Pflugers Arch. 2013 Dec;465(12):1753-62. doi: 10.1007/s00424-013-1315-z. Epub 2013 Jul 7.
Members of the TMEM16 family have recently been described as Ca(2+)-activated Cl(-) channels. They have been implicated in cancer and appear to be associated with poor patient prognosis. Here, we investigate the role of TMEM16 channels in cell migration, which is largely unknown. We focused on TMEM16A and TMEM16F channels that have the highest expression of TMEM16 channels in Ehrlich Lettre ascites (ELA) cells. Due to the lack of specific pharmacological modulators, we employed a miRNA approach and stably knocked down the expression of TMEM16A and TMEM16F channels, respectively. Migration analysis shows that TMEM16A KD clones are affected in their directional migration, whereas TMEM16F KD clones show a 40 % reduced rate of cell migration. Moreover, TMEM16A KD clones have a smaller projected cell area, and they are rounder than TMEM16F KD clones. The morphological changes are linearly correlated with the directionality of cells. TMEM16A and TMEM16F, thus, have an important function in cell migration-TMEM16A in directional migration, TMEM16F in determination of the speed of migration. We conclude that TMEM16A and TMEM16F channels have a distinct impact on the steering and motor mechanisms of migrating ELA cells.

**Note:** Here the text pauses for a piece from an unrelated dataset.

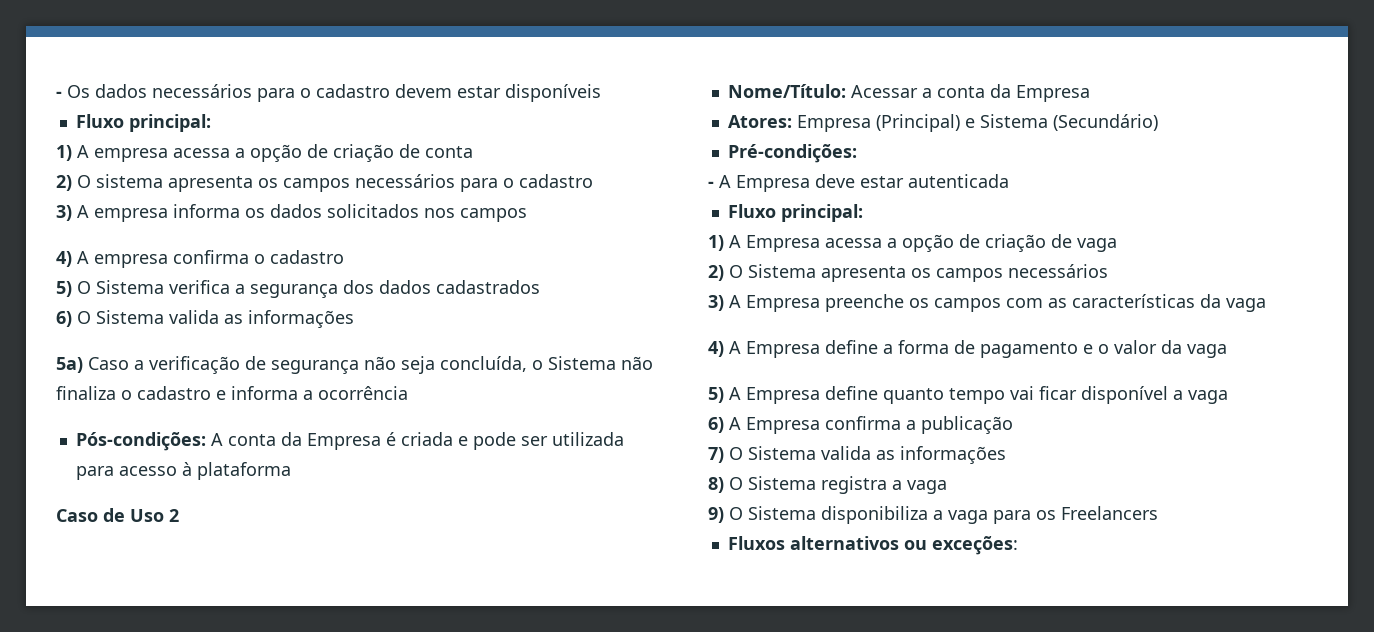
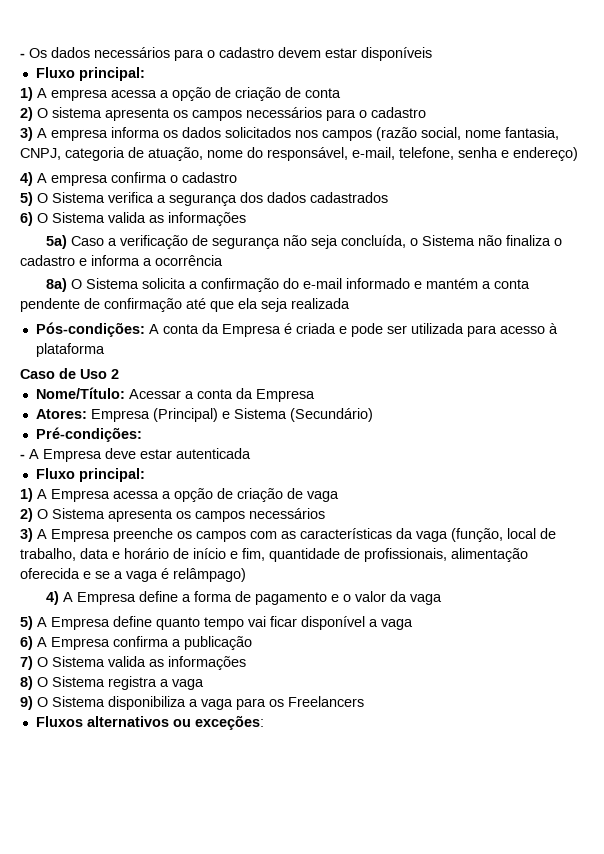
(527, 215) none -> [376,127,559,141] [20,147,578,161] (razão social, nome fantasia, CNPJ, categoria de atuação, nome do responsável, e-mail, telefone, senha e endereço)
(408, 393) none -> [46,278,531,292] [20,298,350,312] // 8a) O Sistema solicita a confirmação do e-mail informado e mantém a conta pendente de confirmação até que ela seja realizada
(1266, 305) none -> [451,528,556,542] [20,548,528,562] [20,568,246,582] (função, local de trabalho, data e horário de início e fim, quantidade de profissionais, alimentação oferecida e se a vaga é relâmpago)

TMEM16 家族的成员最近被描述为 Ca(2+)-激活的 Cl(-)通道。它们与癌症有关,似乎与患者预后不良有关。在这里,我们研究了 TMEM16 通道在细胞迁移中的作用,这在很大程度上是未知的。我们专注于 TMEM16A 和 TMEM16F 通道,它们在 Ehrlich Lettre 腹水 (ELA) 细胞中表达最高的 TMEM16 通道。由于缺乏特异性的药理学调节剂,我们采用了 miRNA 方法,分别稳定敲低 TMEM16A 和 TMEM16F 通道的表达。迁移分析表明,TMEM16A KD 克隆在其定向迁移中受到影响,而 TMEM16F KD 克隆的细胞迁移率降低了 40%。此外,TMEM16A KD 克隆的投影细胞面积较小,比 TMEM16F KD 克隆更圆。形态变化与细胞的方向性呈线性相关。因此,TMEM16A 和 TMEM16F 在细胞迁移中具有重要功能-TMEM16A 参与定向迁移,TMEM16F 参与迁移速度的确定。我们得出结论,TMEM16A 和 TMEM16F 通道对迁移 ELA 细胞的转向和运动机制有明显的影响。